We can’t all be scientists, but with an app, we might just be able to help them, and you can do it all from the comfort of your bed while you sleep.

Ever wanted to be a part of the effort that was responsible for cracking cancer? There are lots of different types, and lots of different research teams working on that problem, with much of it needing immense computer resources to crunch the numbers and crack the code.

While modern hardware like graphics processors from the high-performance computing world can help, folks from the Garvan Institute of Medical Research have teamed up with the Vodafone Foundation and turned to regular people, relaunching an app that now makes it even simpler for everyone to help.

To help, you need a smartphone or tablet, and specifically one that runs either Apple’s operating system of iOS (iPhone, iPad) or that of Google’s Android (pretty much everything else), and then you just need the app, as DreamLab is required to help.

DreamLab is essentially a distributed computing tool, allowing you to help decode the information researchers need to break various cancers open, essentially providing them access to buckets of computer power they may not have.

Particularly, there are two as part of the DreamLab app, with “Project Decode” for the decoding of data from breast, ovarian, prostate, and pancreatic cancers, while “Project Genetic Profile” handles brain, lunch, melanoma, and sarcoma cancers.

Decoding this information isn’t necessarily an indication that the cancer is almost cured, however, but it will help researchers get closer, breaking down the data in small chunks through an app that uses your phone while you sleep, and while it’s plugged in and charging for your next day.

“DreamLab is helping us tackle the huge amount of data that we’re producing by sequencing or ‘decoding’ the DNA of cancer patients,” said Professor David Thomas, Head of the Cancewr Division at the Garvan Institute.

“Cancer is a disease of the DNA, so by crunching and analysing this data, we hope to understand more about cancer, how to detect, diagnose and treat it better,” he said.

Technically, the project isn’t so dissimilar from the various distributed computing efforts that have seen the light of day over the years. While the Search for Extra-Terrestrial Intelligence or “SETI” has easily had the most popular, the PlayStation 3 supported a cancer-cracking version of distributing computer for some time.

What makes Dreamlab a little different, however, is that the research you’re helping to make a breakthrough on goes straight to Australian scientists working on the problems, and that if you happen to be a Vodafone customer, your data for connecting to the Dreamlab app is free within Australia.

Developed by Transpire, the app will essentially take advantage of your phone’s processing power during idle time, with the developer refining the experience over the past year to make it what it is upon relaunch.
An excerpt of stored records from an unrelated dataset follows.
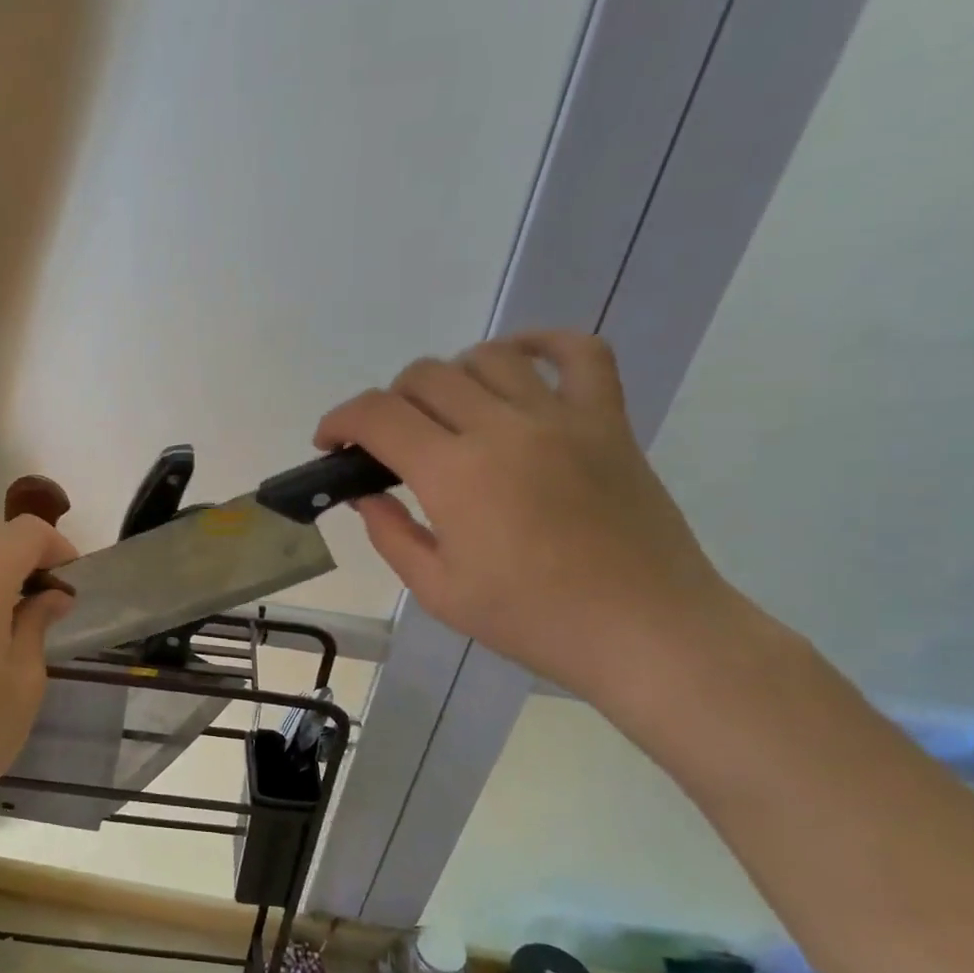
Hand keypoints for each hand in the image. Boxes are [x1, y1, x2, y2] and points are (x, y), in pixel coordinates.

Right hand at [315, 331, 736, 701]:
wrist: (644, 630)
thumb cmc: (533, 620)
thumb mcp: (438, 591)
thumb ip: (390, 534)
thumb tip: (366, 495)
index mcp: (454, 474)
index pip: (377, 415)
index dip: (340, 420)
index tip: (329, 443)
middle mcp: (503, 428)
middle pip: (425, 376)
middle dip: (388, 403)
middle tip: (389, 444)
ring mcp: (561, 417)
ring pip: (487, 357)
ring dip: (450, 378)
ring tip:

“Smartphones are now used by more than eight in ten adults in Australia, and the large majority of us have it plugged in and idle every night,” said Transpire’s Luke Smorgon.
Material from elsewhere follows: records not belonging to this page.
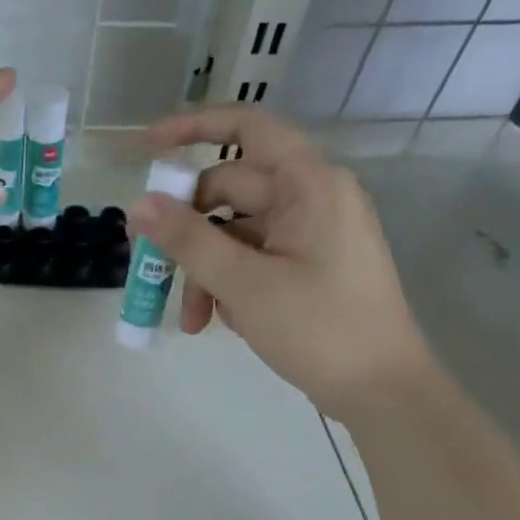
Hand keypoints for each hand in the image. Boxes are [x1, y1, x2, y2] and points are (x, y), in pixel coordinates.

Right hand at [129, 106, 430, 417]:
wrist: (380, 390)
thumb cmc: (318, 328)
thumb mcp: (244, 284)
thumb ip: (188, 241)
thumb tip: (138, 205)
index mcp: (309, 185)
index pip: (248, 129)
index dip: (193, 129)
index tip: (147, 148)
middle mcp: (312, 199)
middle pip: (230, 193)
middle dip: (187, 233)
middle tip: (147, 265)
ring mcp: (311, 235)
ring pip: (236, 235)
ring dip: (205, 272)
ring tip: (192, 322)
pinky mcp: (308, 268)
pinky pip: (254, 260)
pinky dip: (230, 285)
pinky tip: (222, 323)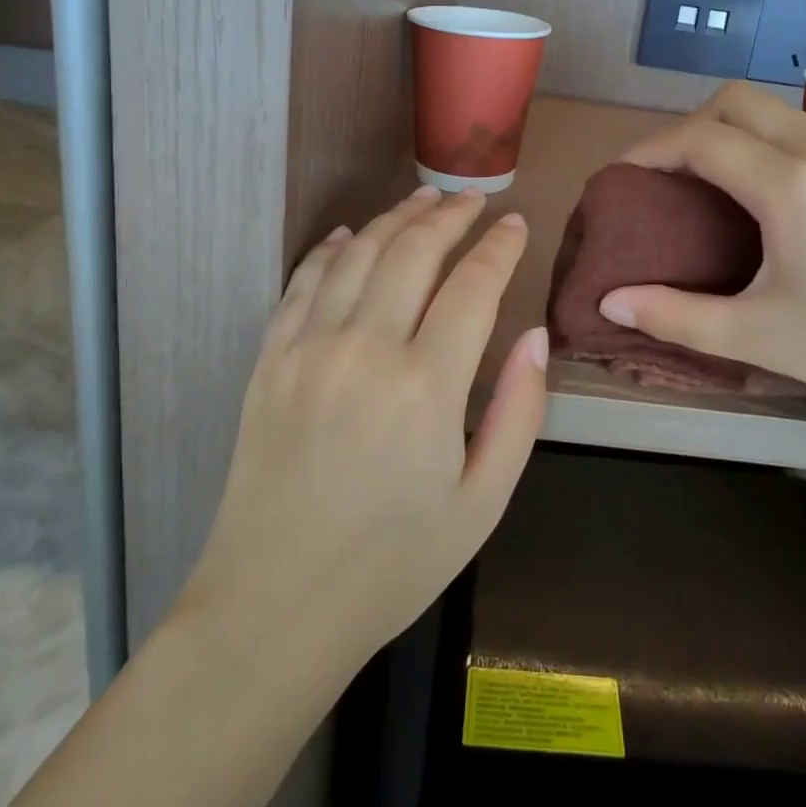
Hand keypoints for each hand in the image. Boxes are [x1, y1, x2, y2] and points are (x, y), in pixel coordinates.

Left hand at [181, 186, 547, 662]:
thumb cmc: (393, 563)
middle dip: (450, 216)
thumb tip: (535, 336)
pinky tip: (348, 235)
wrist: (275, 607)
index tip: (516, 223)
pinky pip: (303, 283)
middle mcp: (366, 349)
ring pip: (359, 254)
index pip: (473, 285)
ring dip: (395, 218)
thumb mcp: (482, 503)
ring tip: (424, 199)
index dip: (500, 247)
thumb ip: (518, 413)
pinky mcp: (270, 360)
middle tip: (473, 199)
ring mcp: (309, 349)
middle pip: (414, 252)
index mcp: (426, 386)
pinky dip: (329, 249)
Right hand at [597, 82, 805, 428]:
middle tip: (668, 174)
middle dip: (690, 123)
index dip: (651, 148)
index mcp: (789, 184)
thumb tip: (611, 303)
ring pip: (779, 111)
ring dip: (733, 128)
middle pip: (739, 100)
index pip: (701, 138)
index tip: (623, 175)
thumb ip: (676, 316)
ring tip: (712, 182)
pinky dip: (769, 143)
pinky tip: (771, 198)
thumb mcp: (760, 336)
Smorgon told Pickr that while the DreamLab app taps unused processing power, gamification has helped the app become what it is upon relaunch, complete with the feeling that they will be providing an actual contribution to the solution of cancer. For this relaunch, that includes a LinkedIn profile addition that suggests users of DreamLab are Cancer Researchers.
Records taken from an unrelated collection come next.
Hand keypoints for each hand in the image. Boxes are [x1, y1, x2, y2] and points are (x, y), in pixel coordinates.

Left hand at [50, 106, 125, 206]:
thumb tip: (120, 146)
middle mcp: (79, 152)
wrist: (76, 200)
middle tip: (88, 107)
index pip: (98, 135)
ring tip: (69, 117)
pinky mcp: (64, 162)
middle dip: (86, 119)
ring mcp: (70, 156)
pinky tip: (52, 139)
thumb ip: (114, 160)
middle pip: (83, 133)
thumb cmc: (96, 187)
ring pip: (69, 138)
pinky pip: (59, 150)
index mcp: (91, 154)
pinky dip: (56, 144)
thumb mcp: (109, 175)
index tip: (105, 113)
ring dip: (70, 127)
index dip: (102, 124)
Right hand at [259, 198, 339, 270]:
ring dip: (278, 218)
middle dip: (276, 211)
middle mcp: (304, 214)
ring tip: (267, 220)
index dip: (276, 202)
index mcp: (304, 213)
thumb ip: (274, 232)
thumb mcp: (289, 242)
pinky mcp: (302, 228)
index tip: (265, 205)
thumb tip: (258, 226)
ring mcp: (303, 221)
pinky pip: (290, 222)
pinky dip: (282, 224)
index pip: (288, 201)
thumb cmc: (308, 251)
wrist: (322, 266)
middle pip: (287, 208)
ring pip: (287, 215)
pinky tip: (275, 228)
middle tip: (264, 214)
To date, 150,000 individuals have tried the DreamLab app, helping to solve some of the problems, and with a relaunch, both the Vodafone Foundation and Garvan Institute hope that expands to more.

“It’s only through medical research that we’ll be able to solve cancer, and medical research generates a vast amount of complex data and information that must be analysed in order to make the next discovery,” said Dr Samantha Oakes, Breast Cancer Researcher at the Garvan Instutute.

“We‘re a smartphone-obsessed nation and now we have a tremendous opportunity to use our phones to help speed up research,” she said.

The DreamLab app is available now for both iOS and Android.